> [Supplied data]
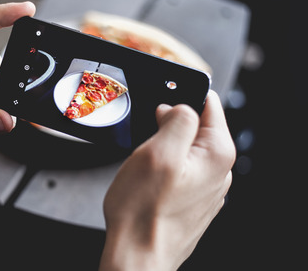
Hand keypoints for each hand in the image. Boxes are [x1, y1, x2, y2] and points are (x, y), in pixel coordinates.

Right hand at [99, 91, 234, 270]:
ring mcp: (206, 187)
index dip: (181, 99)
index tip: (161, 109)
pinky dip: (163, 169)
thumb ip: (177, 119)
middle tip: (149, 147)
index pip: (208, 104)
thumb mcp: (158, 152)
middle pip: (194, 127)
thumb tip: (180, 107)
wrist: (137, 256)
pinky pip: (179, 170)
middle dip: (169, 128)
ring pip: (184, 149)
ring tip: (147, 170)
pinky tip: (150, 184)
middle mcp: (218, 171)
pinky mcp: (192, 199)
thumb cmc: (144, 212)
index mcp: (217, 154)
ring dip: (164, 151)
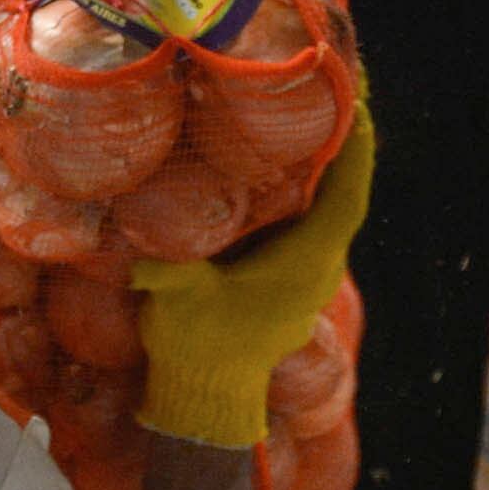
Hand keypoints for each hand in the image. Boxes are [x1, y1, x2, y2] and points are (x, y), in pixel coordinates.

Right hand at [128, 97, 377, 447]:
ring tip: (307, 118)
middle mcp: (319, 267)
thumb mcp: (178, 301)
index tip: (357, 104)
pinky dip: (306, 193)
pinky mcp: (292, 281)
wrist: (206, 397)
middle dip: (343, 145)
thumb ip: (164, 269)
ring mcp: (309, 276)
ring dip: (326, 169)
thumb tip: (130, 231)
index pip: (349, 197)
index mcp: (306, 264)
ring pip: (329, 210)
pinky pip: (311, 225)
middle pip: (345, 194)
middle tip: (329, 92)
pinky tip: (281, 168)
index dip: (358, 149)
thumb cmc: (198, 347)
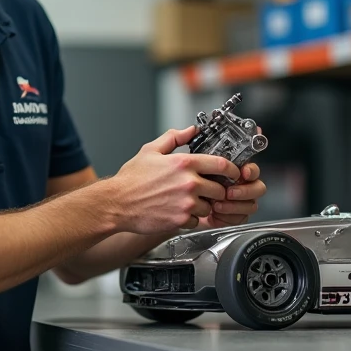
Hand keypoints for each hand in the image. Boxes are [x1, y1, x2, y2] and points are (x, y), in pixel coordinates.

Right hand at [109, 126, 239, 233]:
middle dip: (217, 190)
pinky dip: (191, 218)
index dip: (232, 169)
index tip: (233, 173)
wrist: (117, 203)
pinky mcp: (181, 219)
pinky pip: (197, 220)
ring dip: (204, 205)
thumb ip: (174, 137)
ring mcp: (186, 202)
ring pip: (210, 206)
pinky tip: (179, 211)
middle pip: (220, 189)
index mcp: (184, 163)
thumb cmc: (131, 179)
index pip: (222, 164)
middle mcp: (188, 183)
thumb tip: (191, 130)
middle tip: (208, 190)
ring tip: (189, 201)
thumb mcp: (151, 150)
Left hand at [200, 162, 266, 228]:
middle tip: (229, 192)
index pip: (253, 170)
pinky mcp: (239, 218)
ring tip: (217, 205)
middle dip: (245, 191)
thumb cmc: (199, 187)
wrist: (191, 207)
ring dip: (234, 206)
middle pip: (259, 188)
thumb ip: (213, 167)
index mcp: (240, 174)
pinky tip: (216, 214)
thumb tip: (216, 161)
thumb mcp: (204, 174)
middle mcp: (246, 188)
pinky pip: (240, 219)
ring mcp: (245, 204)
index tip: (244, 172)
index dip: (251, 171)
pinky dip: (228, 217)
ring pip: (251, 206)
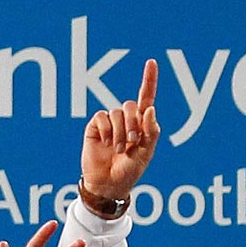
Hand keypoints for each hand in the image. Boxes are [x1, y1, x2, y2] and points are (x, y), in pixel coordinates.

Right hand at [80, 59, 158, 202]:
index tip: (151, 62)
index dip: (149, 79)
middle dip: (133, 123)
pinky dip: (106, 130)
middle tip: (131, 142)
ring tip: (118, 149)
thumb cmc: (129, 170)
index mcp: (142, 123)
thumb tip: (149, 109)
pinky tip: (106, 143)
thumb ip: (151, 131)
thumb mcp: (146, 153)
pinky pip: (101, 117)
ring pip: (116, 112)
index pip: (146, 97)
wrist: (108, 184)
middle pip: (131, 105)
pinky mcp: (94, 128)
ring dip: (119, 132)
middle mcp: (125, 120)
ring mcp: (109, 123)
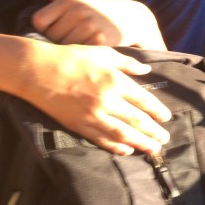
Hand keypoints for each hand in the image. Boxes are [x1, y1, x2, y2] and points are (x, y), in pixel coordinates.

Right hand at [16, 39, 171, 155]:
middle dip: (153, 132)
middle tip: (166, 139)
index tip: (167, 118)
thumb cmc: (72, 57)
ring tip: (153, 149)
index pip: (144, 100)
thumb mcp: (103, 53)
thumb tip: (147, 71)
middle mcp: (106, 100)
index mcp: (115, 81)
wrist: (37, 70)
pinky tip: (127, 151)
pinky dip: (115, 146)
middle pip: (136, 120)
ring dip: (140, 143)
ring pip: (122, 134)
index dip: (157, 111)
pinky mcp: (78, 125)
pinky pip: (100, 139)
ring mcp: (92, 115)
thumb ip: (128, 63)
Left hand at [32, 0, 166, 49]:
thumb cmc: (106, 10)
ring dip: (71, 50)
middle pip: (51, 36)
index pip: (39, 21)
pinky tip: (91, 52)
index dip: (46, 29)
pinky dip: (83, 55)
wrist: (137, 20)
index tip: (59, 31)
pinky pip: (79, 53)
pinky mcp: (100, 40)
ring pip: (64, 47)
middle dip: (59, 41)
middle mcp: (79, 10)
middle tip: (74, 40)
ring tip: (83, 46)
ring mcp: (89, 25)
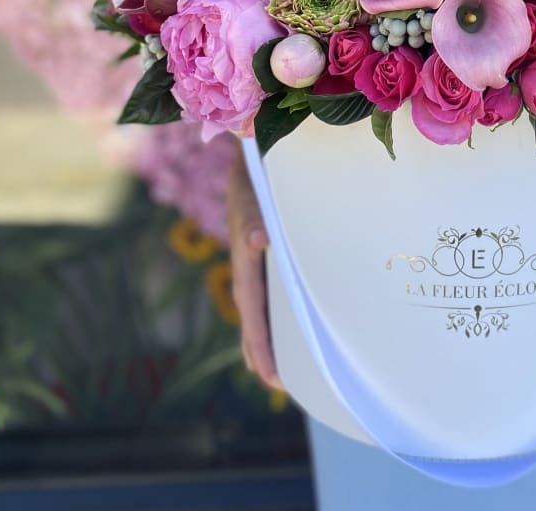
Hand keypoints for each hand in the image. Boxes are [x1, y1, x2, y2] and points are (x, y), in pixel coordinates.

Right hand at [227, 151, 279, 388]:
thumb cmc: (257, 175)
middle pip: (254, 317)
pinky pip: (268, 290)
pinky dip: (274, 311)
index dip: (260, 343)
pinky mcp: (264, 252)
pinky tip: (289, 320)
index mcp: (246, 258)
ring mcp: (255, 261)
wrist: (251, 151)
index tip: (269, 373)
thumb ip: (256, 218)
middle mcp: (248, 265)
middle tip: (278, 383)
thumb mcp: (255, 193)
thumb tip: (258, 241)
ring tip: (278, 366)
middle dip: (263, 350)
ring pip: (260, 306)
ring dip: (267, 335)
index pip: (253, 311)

> [Work request] Find the line with "middle pip: (220, 189)" in the material above. Reproduce it and each line after it up to and including the line with "ring pip: (251, 206)".

> [Solution for this exercise]
middle pip: (220, 189)
index mcp: (184, 163)
thumb cmc: (131, 179)
index pip: (222, 164)
middle mcp: (188, 183)
thumb tip: (191, 130)
middle tip: (208, 190)
ring tip: (189, 201)
thumb mcp: (151, 150)
Left hand at [200, 162, 266, 228]:
middle tip: (229, 192)
index pip: (253, 170)
pinky mcp: (239, 218)
ring tip: (217, 205)
middle dip: (245, 191)
thumb cmc: (199, 187)
wrist: (191, 207)
ring dip: (234, 206)
middle pip: (259, 188)
thumb ip: (213, 167)
index mcp: (240, 174)
pinky tip: (216, 214)
thumb tip: (216, 161)
thumb mcp: (204, 174)
middle mcp: (246, 188)
pinky pip: (240, 219)
ring mcp: (245, 204)
index tip: (244, 172)
index dip: (251, 171)
pinky dip: (228, 217)
ring pip: (251, 206)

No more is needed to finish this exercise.